İslâmiyet’ten önce, çeşitli dinlere mensup olanlar arasında,  peygamberlerin ve evliyaların ve diğer büyük zatların sevincini ve kederini  belirtmek için yerde ve gökte alâmetler göründüğüne ve hatta gökteki  yıldızların hareketinin bile bu kutsal kişiler tarafından kontrol edilebildiğine  dair yanlış bir inanç vardı. Meselâ bazı peygamberlerin güneşi ve ayı  hareketsiz bıraktığı ve akan suyu durdurduğu rivayet edilirdi. İslâmiyet  bu fikirlerin yanlış olduğunu, dinî kitaplarda bu gibi olaylara yalnız mecaz  yoluyla temas edildiğini ve onların doğru manada tefsir edilmemesinden  hurafeler ortaya çıktığını öğretiyor. Buna rağmen, bazı Müslümanlar böyle  tabiat olaylarını büyük peygamberlerin hayatlarına ait hadiselerle ilgili  görmeğe meyillidirler. Hz. Resulüllah’ın (S.A.V.) hayatının son  yıllarında, iki buçuk yaşındaki oğlu Hz. İbrahim (A.S.) ölmüş ve aynı  gün güneş tutulması olmuştu. Bazı Medineli Müslümanlar,  Resulüllah’ın oğlunun ölümü münasebetiyle İlâhî bir taziyet olarak güneş  tutulduğu fikrini ortaya çıkarmışlardı. Mesele Hz. Resulüllah’a açıldığında,  çok canı sıkılmış ve bu fikri şiddetle takbih etmişti. Ayrıca, ay ve güneş  ve diğer yıldız ve gezegenlerin İlâhî kanunlara tâbi olduğunu, ve yıldızların hareketleri ve onlara ilişkin hadiseler ile hiç bir şahsın hayatı ve ölümü  arasında bir münasebet bulunmadığını da açıklamıştı (Buhari).
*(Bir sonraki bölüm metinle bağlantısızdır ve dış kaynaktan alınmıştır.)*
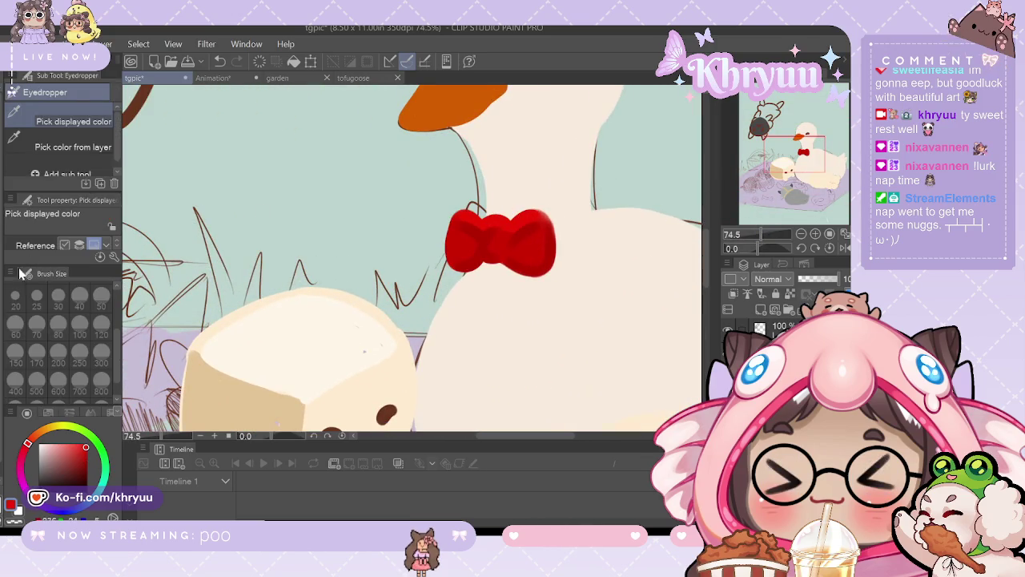
{"action": "key", "text": "b"}
{"action": "left_click_drag", "start_coordinate": [493, 228], "coordinate": [501, 250]}
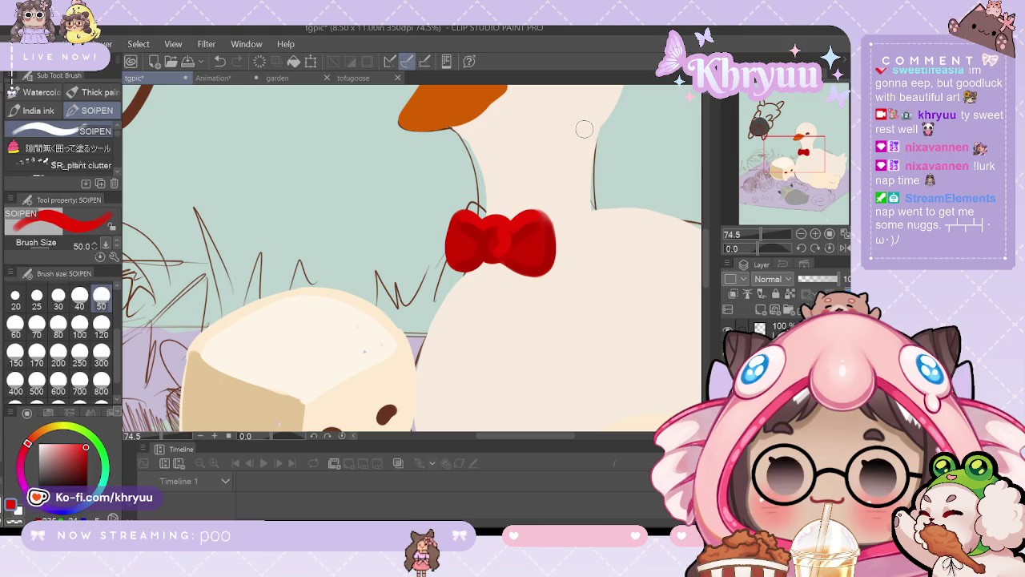
{"action": "key", "text": "ctrl+z"}
Step: Undo the faint stray stroke near the bow and zoom out to the whole page
{"action": "left_click_drag", "start_coordinate": [773, 238], "coordinate": [750, 236]}
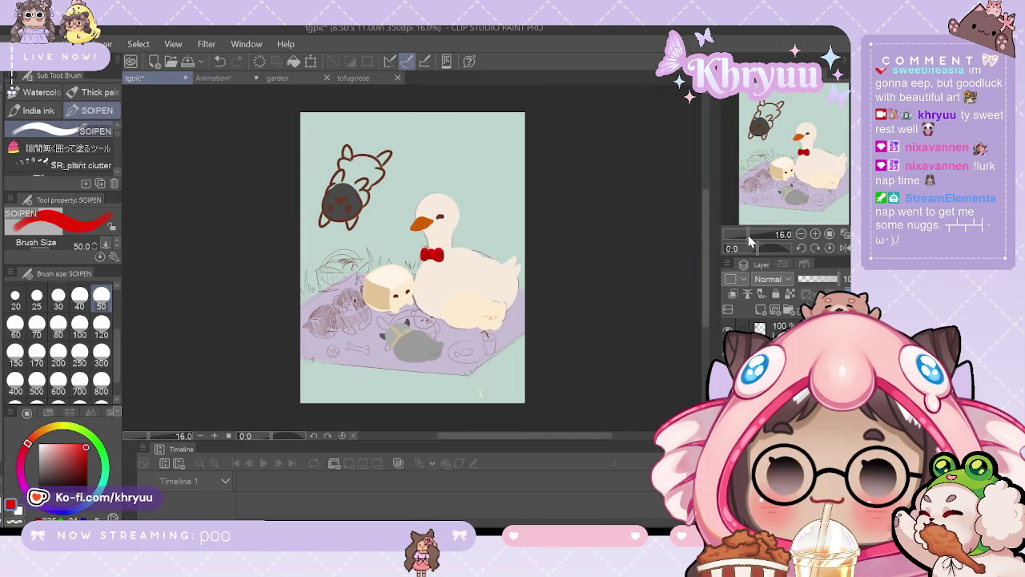
{"action": "key", "text": "ctrl+plus"}
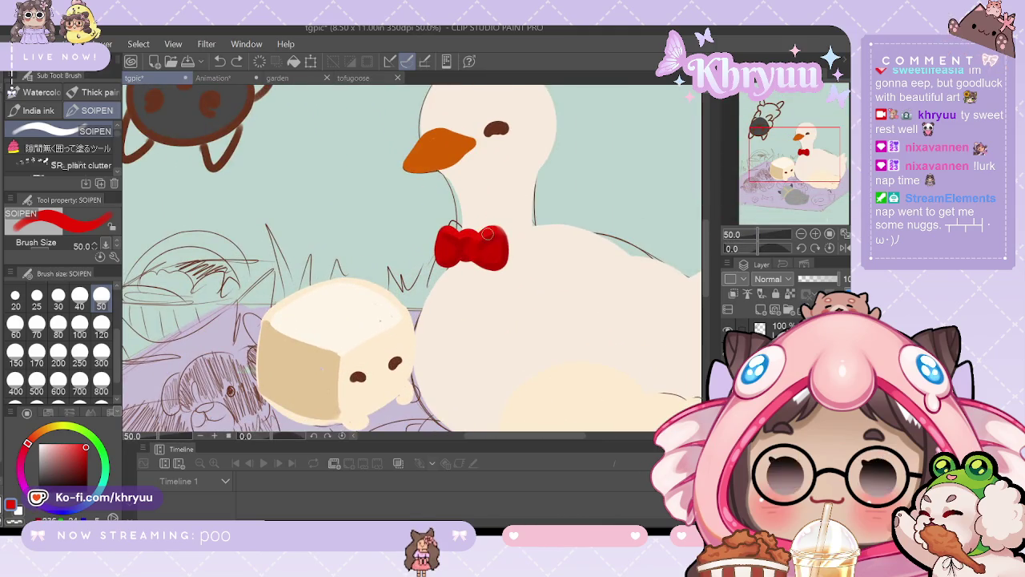
{"action": "left_click_drag", "start_coordinate": [765, 235], "coordinate": [741, 237]}
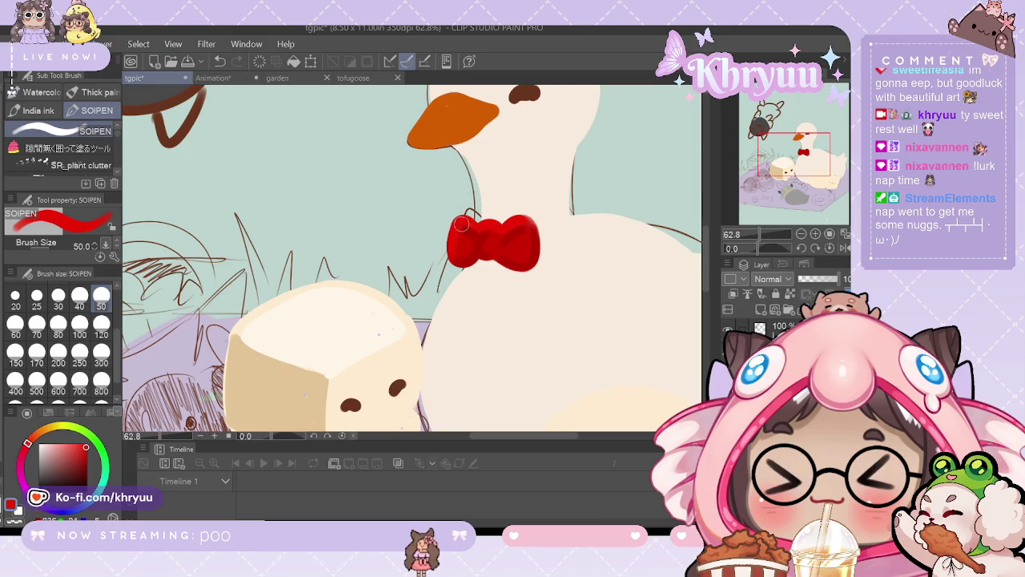
{"action": "key", "text": "ctrl+z"}
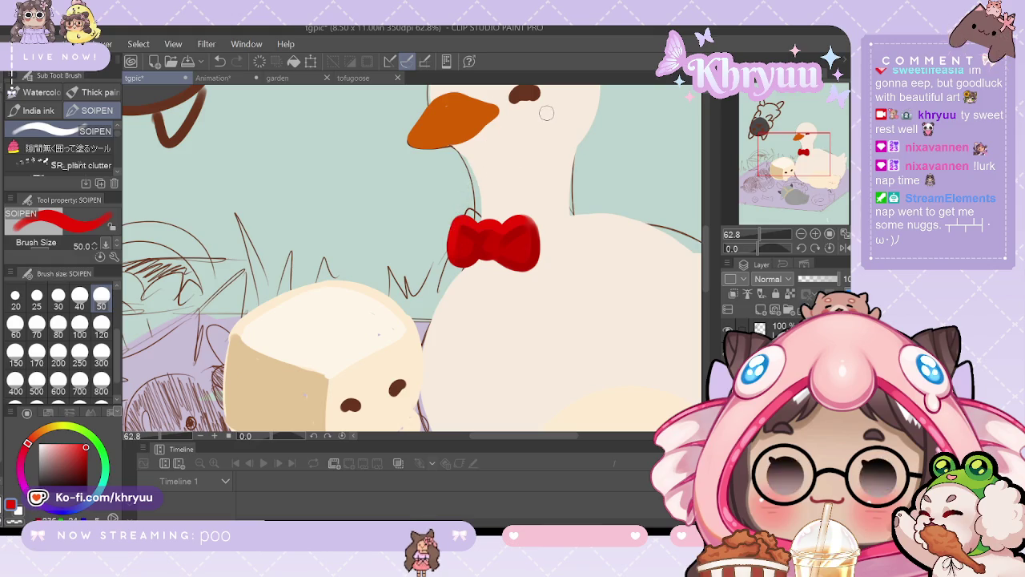
{"action": "left_click_drag", "start_coordinate": [767, 235], "coordinate": [752, 245]}
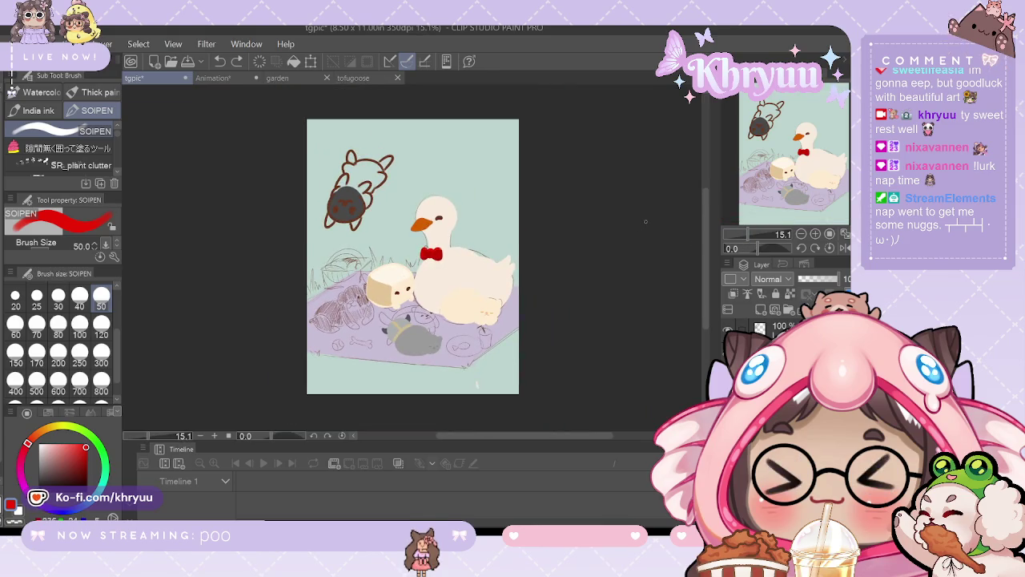
Step: Add a small stroke on the canvas and zoom back in toward the bow tie
{"action": "left_click", "coordinate": [473, 178]}
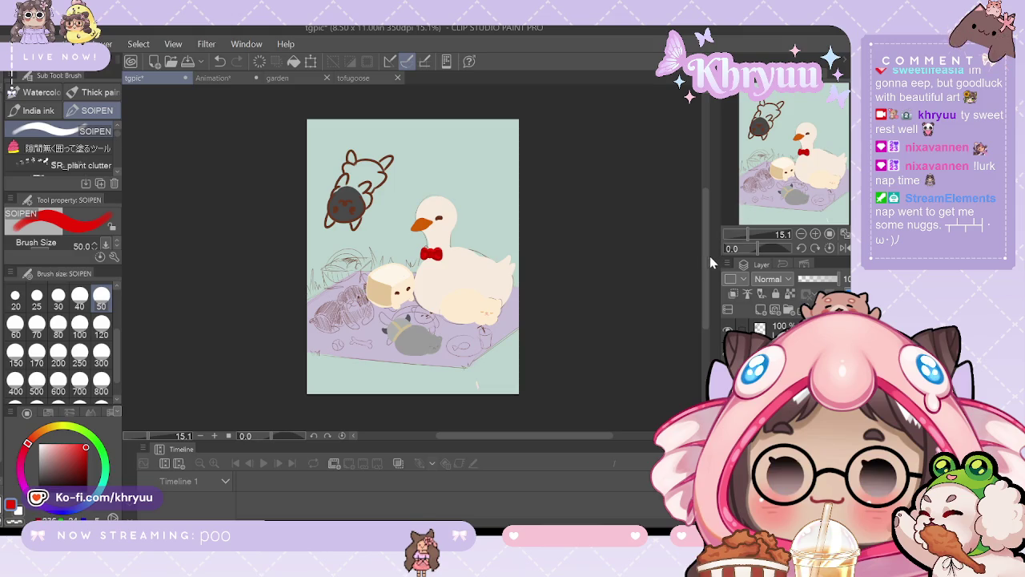
{"action": "left_click_drag", "start_coordinate": [750, 233], "coordinate": [752, 238]}
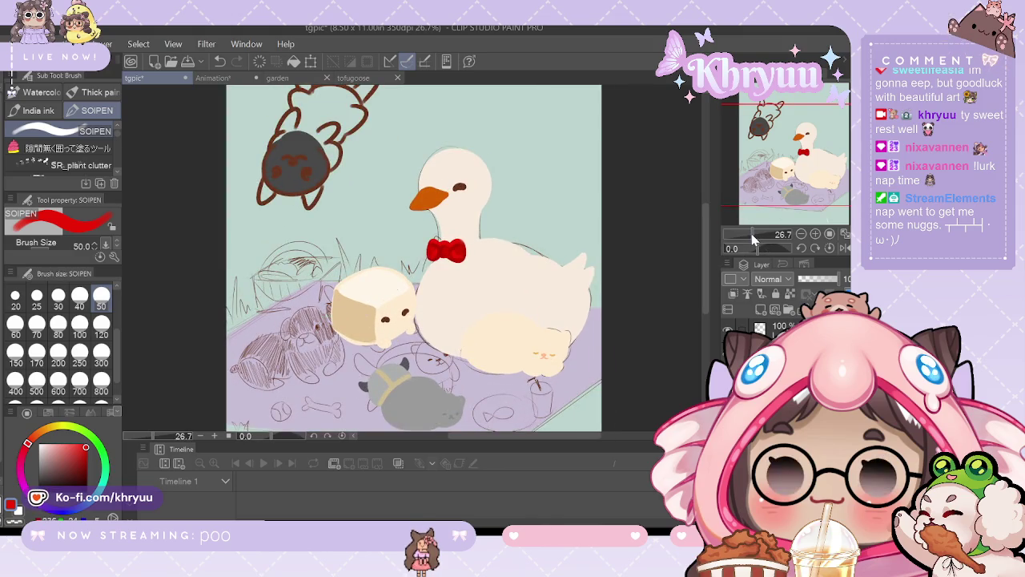
{"action": "left_click_drag", "start_coordinate": [753, 237], "coordinate": [759, 238]}
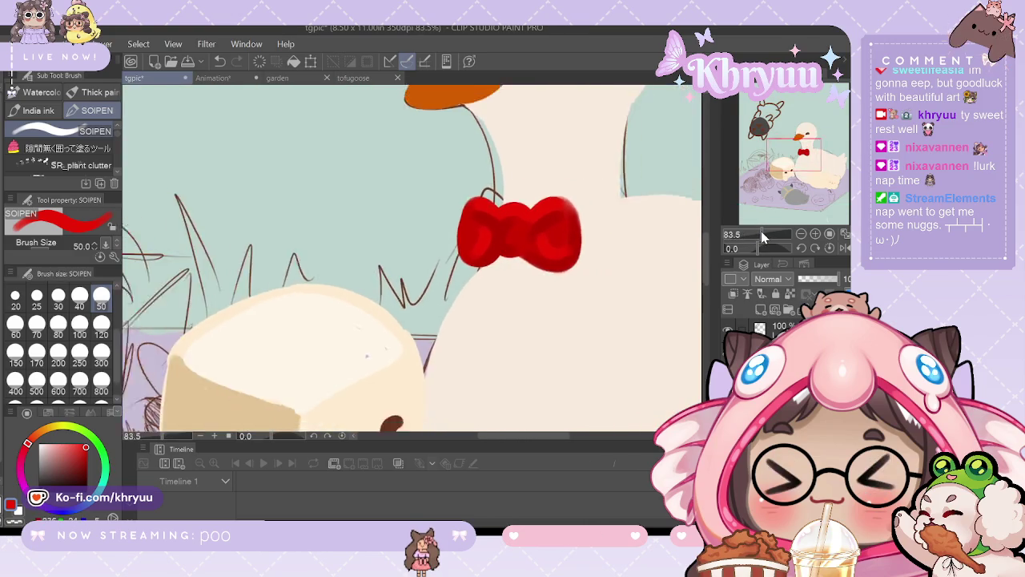
{"action": "scroll", "coordinate": [758, 236], "scroll_direction": "up", "scroll_amount": 1}
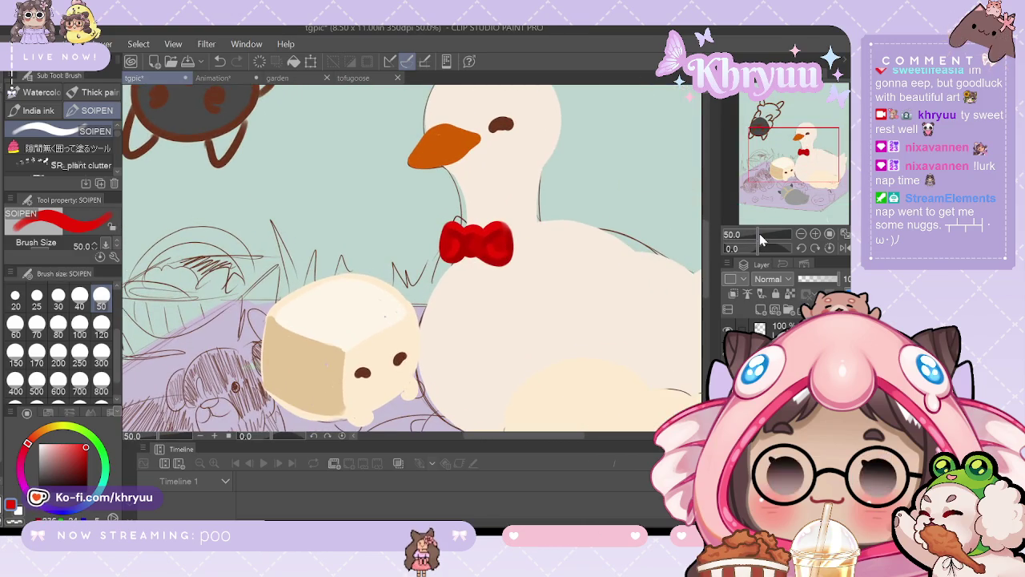
Step: With the Rough eraser, undo a mark and erase a small spot beside the bow at 88.4%
{"action": "key", "text": "e"}
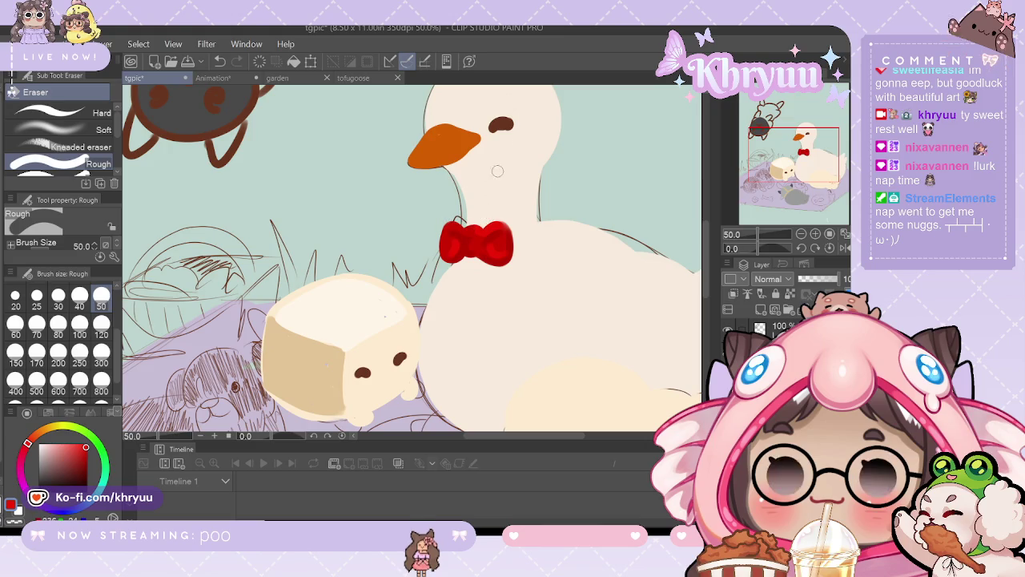
{"action": "key", "text": "ctrl+z"}
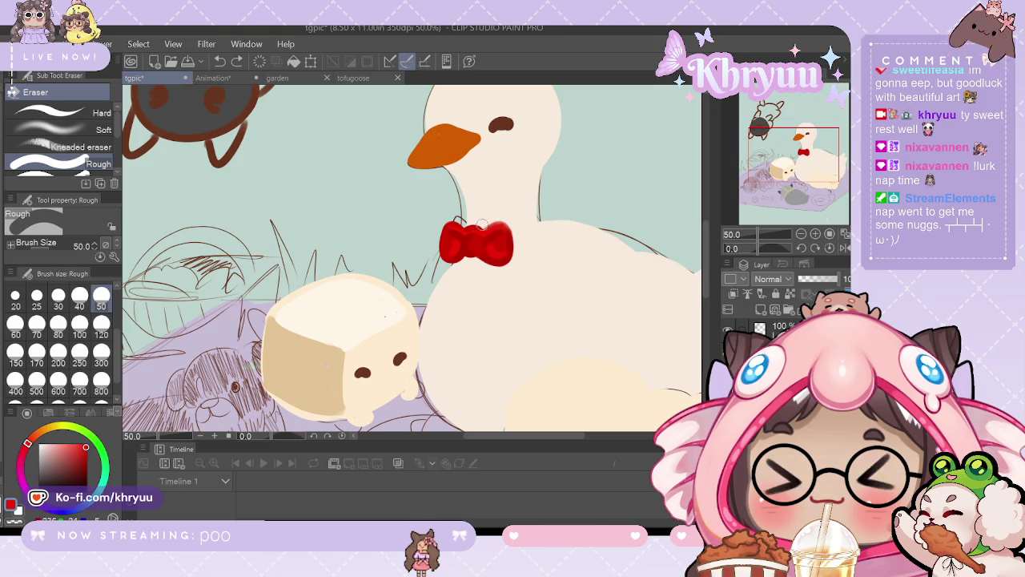
{"action": "left_click", "coordinate": [489, 222]}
Arabistan kurak bir memlekettir. Herkes yağmuru dört gözle bekler  ve yağınca sevinir. Araplar yağmur yağışını yıldızların hareketlerinin kontrol  ettiği fikrini savunurlardı; Bu fikir ne zaman ortaya atılsa Hz. Resulüllah’ın  (S.A.V.) canı sıkılır ve Hz. Allah’ın (C.C.) bahşettiği nimetleri ve  lûtufları başka sebeplere atfetmemelerini söylerdi. Yağmur ve diğer tabiî  hadiseler İlâhî kanunlarla idare edilir, ve bir tanrı veya tanrıçanın veyahut  ta başka bir kuvvetin keyfine tâbi değildir, derdi (Muslim, Kitab el-İman).Yüce Allah’a (C.C.), talihin makûs tecelliyatı ile sarsılmayan, bir itimadı  vardı. Bir gün düşmanlarından biri Resulüllah’ı uykuda ve kendini müdafaa  edemeyecek bir durumda bulunca başucuna dikildi ve kılıcını çekerek onu  derhal öldüreceğini söyledi. Tehdidini yerine getirmeden evvel sordu: “Seni  bu müşkül durumdan kim kurtarabilir?” Hz. Resulüllah (S.A.V.) istifini  bozmadan sükûnetle cevap verdi: “Allah.” Bu kelime Resulüllah (S.A.V.)’in ağzından öyle metin ve sarsılmaz bir güven ile çıktı ki, hatta imansız  bir düşmanın kalbi bile onun Yüce Allah’a (C.C.) olan itimat ve imanındaki  yüceliği kabul etmek zorunda kaldı. Elinden kılıcı düştü, ve daha bir dakika  evvel Resulüllah’ı helâk etmeğe kararlı göründüğü halde şimdi onun önünde  mahkeme kararının bildirilmesini bekleyen bir suçlu gibi durdu (Muslim, Kitab  el-Fadail ve Buhari, Kitab el-Cihad).Diğer taraftan, Allah’ın Habibi (S.A.V.) Allah’a (C.C.) karşı sonsuz bir  huşu’ ve huzu’ duyardı. Ebu Hureyre şunu rivayet etmiştir: “Bir gün Hz.  Resulüllah (S.A.V.)’in “Kimse, yalnız kendi iyi amelleri ile necat bulamaz”  dediğini işittim. Bunun üzerine ben de kendisine dedim ki: `Ya Resul Allah!  Sen cennete her halde yalnız kendi iyi amellerin sayesinde gireceksin’. Hz.  Resulüllah (S.A.V.) buna karşı “Hayır. Ben de yalnız kendi amellerimle  cennete giremem; ancak Allah’ın (C.C.) lûtuf ve keremi beni ihata edecektir’  cevabını verdi. ” (Kitab el-Rikak)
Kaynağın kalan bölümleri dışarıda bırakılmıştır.